[Extracted page text data]
----------

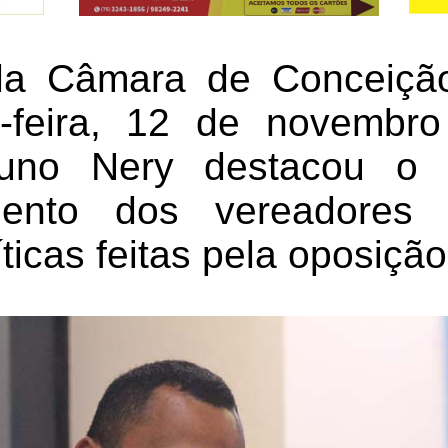
a Câmara de Conceiçã
a-feira, 12 de novembr
runo Nery destacou o 
mento dos vereadores 
íticas feitas pela oposição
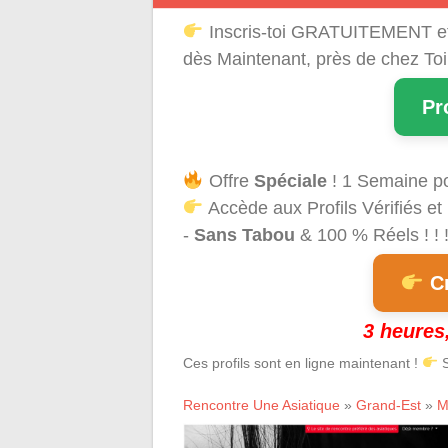
Inscris-toi GRATUITEMENT e
dès Maintenant, près de chez Toi
Pr
Offre
Spéciale
! 1 Semaine p
Accède aux Profils Vérifiés et
-
Sans Tabou
& 100 % Réels ! ! 
Cr
3 heures,
Ces profils sont en ligne maintenant !
S
Rencontre Une Asiatique
»
Grand-Est
»
M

----------

*WHAT YOU HAVE TO DO*:
The answer should be nothing more than the lines from the one with "Accède aux Profils Vérifiés et" through the end of the entries, restated word for word.

*THE COMPLETED TASK*:
Accède aux Profils Vérifiés et
-
Sans Tabou
& 100 % Réels ! ! 
Cr
3 heures,
Ces profils sont en ligne maintenant !
S
Rencontre Une Asiatique
»
Grand-Est
»
M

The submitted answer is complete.